Voice Agent
Live — Demo Available
Full Swahili voice agent: speak Swahili, get an AI response in Swahili. Combines ASR + LLM + TTS in a seamless pipeline.
What it does
The SAUTI Voice Agent is a full conversational AI system for Swahili. Speak in Swahili, and it responds in Swahili — combining automatic speech recognition, a large language model, and text-to-speech in one seamless pipeline.
Target use cases
- **Customer service automation:** Handle common queries — account balances, service status, appointment scheduling — in natural Swahili.
- **Health information:** Deliver health guidance and appointment reminders via voice.
- **Banking assistant:** Mobile banking operations via voice for users who prefer Swahili.
- **General assistant:** A helpful Swahili-speaking AI for any question.
Architecture
The Voice Agent operates as a pipeline with three stages per conversation turn:
- **Listen:** Whisper ASR transcribes the user's speech to text.
- **Think:** An LLM (Claude, GPT-4o, or Llama 3 via Groq) generates a contextual response in Swahili.

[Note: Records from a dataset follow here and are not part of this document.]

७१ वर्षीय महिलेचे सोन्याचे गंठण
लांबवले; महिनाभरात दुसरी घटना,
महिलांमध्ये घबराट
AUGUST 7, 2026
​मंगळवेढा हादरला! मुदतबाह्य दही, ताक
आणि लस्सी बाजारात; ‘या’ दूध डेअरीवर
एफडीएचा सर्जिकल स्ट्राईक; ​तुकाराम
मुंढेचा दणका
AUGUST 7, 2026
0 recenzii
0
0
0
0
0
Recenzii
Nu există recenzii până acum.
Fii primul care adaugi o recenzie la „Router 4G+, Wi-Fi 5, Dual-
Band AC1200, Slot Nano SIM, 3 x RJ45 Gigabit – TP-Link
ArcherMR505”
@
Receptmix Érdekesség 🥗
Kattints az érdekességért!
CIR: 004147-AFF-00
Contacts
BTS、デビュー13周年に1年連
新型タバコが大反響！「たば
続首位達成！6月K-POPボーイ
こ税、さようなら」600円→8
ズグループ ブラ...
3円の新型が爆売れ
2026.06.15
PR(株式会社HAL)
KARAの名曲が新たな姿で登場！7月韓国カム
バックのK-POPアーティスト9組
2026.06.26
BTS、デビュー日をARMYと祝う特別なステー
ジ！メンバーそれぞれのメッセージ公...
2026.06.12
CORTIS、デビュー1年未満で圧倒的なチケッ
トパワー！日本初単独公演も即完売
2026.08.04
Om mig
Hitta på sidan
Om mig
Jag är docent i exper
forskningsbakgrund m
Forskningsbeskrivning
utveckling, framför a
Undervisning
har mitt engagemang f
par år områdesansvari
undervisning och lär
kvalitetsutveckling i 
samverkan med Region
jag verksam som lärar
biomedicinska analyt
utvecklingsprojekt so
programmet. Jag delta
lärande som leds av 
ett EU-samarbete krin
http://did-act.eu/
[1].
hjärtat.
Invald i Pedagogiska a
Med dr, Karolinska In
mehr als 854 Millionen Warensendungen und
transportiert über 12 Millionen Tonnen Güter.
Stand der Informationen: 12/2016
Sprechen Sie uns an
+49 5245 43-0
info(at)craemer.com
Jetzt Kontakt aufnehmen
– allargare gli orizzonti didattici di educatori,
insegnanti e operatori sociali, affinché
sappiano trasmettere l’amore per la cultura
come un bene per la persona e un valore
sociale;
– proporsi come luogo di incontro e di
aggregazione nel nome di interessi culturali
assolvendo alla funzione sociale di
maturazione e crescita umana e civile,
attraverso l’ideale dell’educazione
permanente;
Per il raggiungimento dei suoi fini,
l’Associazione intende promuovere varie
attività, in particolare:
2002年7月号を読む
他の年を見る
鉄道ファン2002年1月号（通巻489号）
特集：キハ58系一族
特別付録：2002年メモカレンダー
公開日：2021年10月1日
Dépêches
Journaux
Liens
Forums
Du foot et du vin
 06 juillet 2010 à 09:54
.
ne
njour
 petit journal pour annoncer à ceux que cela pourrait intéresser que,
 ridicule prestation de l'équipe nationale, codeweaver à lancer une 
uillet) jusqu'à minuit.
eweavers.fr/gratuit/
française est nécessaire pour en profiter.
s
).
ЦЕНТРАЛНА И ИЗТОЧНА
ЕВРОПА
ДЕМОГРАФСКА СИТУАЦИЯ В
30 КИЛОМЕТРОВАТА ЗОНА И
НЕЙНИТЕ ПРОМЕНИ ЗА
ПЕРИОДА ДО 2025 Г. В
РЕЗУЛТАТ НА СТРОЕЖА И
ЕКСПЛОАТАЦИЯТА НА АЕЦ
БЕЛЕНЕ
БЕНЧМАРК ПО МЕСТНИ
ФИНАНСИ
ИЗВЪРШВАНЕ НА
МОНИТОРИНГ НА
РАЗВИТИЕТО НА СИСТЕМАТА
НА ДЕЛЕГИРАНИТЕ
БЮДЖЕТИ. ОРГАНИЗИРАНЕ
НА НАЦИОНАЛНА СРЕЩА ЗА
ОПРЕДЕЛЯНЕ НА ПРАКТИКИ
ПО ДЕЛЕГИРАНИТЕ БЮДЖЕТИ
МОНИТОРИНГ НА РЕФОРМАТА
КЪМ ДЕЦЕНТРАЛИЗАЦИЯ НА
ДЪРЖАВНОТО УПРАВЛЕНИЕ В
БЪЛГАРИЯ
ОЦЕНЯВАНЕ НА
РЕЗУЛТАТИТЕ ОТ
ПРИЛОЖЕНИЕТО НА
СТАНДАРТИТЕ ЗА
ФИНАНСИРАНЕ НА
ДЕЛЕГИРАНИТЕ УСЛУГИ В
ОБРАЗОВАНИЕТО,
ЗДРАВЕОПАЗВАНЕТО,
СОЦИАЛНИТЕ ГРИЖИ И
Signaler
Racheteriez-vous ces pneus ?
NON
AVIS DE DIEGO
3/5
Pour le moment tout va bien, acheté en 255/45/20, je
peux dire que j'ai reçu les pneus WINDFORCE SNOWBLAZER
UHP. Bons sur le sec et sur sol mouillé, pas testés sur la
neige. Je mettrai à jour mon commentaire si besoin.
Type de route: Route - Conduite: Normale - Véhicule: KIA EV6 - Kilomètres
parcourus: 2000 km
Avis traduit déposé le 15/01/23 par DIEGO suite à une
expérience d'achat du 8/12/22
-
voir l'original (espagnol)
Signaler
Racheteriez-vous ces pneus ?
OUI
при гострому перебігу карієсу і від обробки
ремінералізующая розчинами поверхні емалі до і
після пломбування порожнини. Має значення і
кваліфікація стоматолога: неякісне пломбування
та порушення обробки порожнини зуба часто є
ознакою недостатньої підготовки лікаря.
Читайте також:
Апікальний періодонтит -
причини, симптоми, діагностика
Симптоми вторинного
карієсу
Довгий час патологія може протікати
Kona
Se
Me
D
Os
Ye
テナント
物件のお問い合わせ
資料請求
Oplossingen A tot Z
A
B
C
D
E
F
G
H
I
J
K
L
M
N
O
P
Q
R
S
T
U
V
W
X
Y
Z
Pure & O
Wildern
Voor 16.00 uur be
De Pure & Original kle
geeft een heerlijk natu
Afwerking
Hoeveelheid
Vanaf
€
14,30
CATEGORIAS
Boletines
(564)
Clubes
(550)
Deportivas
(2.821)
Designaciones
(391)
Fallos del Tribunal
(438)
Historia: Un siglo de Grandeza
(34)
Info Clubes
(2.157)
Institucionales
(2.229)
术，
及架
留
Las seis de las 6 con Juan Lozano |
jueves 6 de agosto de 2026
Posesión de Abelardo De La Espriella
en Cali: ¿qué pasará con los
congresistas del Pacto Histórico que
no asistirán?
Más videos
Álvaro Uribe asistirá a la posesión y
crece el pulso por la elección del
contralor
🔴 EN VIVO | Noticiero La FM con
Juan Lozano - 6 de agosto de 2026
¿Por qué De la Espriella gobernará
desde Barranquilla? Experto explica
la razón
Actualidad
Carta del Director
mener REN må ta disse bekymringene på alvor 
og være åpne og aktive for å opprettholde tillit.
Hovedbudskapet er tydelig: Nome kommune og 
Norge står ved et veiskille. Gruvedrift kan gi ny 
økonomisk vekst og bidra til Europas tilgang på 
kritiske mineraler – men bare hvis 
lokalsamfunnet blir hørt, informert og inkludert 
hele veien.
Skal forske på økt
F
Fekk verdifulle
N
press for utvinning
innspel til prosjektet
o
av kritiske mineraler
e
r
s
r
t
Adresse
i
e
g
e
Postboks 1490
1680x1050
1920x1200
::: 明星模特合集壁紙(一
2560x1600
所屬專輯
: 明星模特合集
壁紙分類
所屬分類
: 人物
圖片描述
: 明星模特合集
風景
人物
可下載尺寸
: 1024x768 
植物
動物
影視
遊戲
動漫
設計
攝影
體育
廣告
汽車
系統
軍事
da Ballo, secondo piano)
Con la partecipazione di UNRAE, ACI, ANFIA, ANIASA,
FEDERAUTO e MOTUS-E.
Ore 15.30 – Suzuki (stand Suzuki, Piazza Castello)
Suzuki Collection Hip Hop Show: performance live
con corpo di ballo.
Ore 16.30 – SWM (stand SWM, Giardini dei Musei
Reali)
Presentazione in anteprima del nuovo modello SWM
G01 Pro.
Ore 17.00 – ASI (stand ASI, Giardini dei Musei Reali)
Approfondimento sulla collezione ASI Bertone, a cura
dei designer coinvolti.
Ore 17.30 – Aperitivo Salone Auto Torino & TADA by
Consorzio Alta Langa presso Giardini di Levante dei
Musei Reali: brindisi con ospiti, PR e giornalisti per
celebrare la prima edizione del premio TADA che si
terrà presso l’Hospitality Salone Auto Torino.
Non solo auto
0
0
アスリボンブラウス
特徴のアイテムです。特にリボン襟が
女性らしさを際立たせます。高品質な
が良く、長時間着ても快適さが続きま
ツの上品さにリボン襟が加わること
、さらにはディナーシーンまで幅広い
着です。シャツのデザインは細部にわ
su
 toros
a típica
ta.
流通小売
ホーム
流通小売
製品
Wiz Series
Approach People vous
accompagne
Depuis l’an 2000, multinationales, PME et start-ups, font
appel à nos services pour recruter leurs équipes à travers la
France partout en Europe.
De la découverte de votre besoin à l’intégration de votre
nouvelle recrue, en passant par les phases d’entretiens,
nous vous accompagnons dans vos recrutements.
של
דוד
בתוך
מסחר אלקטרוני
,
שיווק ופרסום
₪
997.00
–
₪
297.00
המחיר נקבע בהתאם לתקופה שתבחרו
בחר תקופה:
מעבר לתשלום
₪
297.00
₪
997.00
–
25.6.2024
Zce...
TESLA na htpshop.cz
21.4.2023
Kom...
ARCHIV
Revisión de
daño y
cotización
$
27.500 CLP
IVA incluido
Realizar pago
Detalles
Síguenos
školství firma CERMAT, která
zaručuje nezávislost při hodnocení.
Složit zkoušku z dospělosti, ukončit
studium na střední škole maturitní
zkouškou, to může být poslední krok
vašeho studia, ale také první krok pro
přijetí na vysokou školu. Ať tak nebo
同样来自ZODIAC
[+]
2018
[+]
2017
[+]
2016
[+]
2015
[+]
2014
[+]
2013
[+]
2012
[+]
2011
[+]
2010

- **Speak:** SAUTI TTS synthesises the response into natural Swahili speech.
Demo scenarios
Three preconfigured scenarios are available: - General assistant — answers any question in Swahili - Banking assistant — mobile banking operations in Swahili - Health advisor — health information in Swahili
LLM-agnostic design
The voice agent supports pluggable LLM backends: - Claude (default) — Anthropic's Claude API - OpenAI — GPT-4o and GPT-4o-mini - Groq — Ultra-fast Llama 3 inference
Current status
Core pipeline (ASR → LLM → TTS) is live behind an authenticated API, with both text and audio request modes and a working web demo. Streaming responses for sub-second latency are on the roadmap.